• _WORK INSTRUCTION_: Pick out every line of the material below that contains the word "новая", and copy each one unchanged.

• _AVAILABLE DATA_:

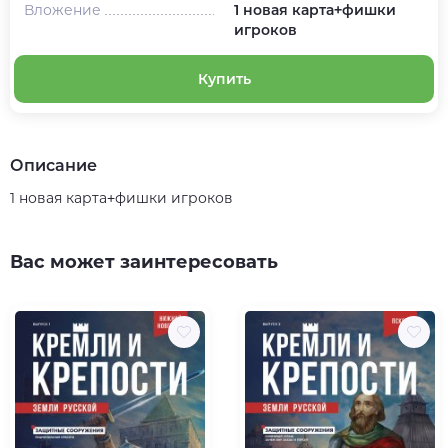
Вложение
1 новая карта+фишки
игроков
Купить
Описание
1 новая карта+фишки игроков
Вас может заинтересовать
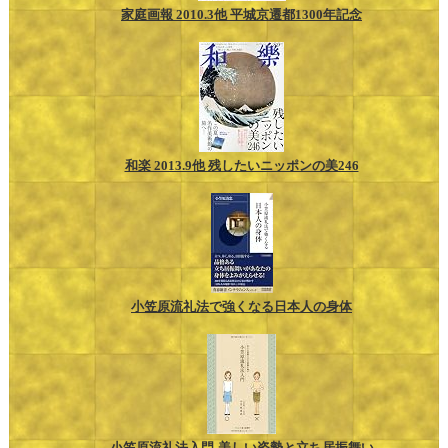
家庭画報 2010.3他 平城京遷都1300年記念
和楽 2013.9他 残したいニッポンの美246
小笠原流礼法で強くなる日本人の身体
小笠原流礼法入門-美しい姿勢と立ち居振舞い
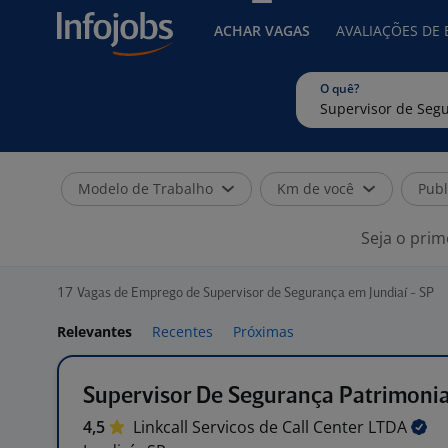
ACHAR VAGAS
AVALIAÇÕES DE
O quê?
Modelo de Trabalho
Km de você
Publ
Seja o prim
17
Vagas de Emprego de Supervisor de Segurança em Jundiaí - SP
Relevantes
Recentes
Próximas
Supervisor De Segurança Patrimonia
4,5
Linkcall Servicos de Call Center
LTDA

• _ANSWER SPACE_:
1 новая карта+фишки
1 новая карта+фишки игроков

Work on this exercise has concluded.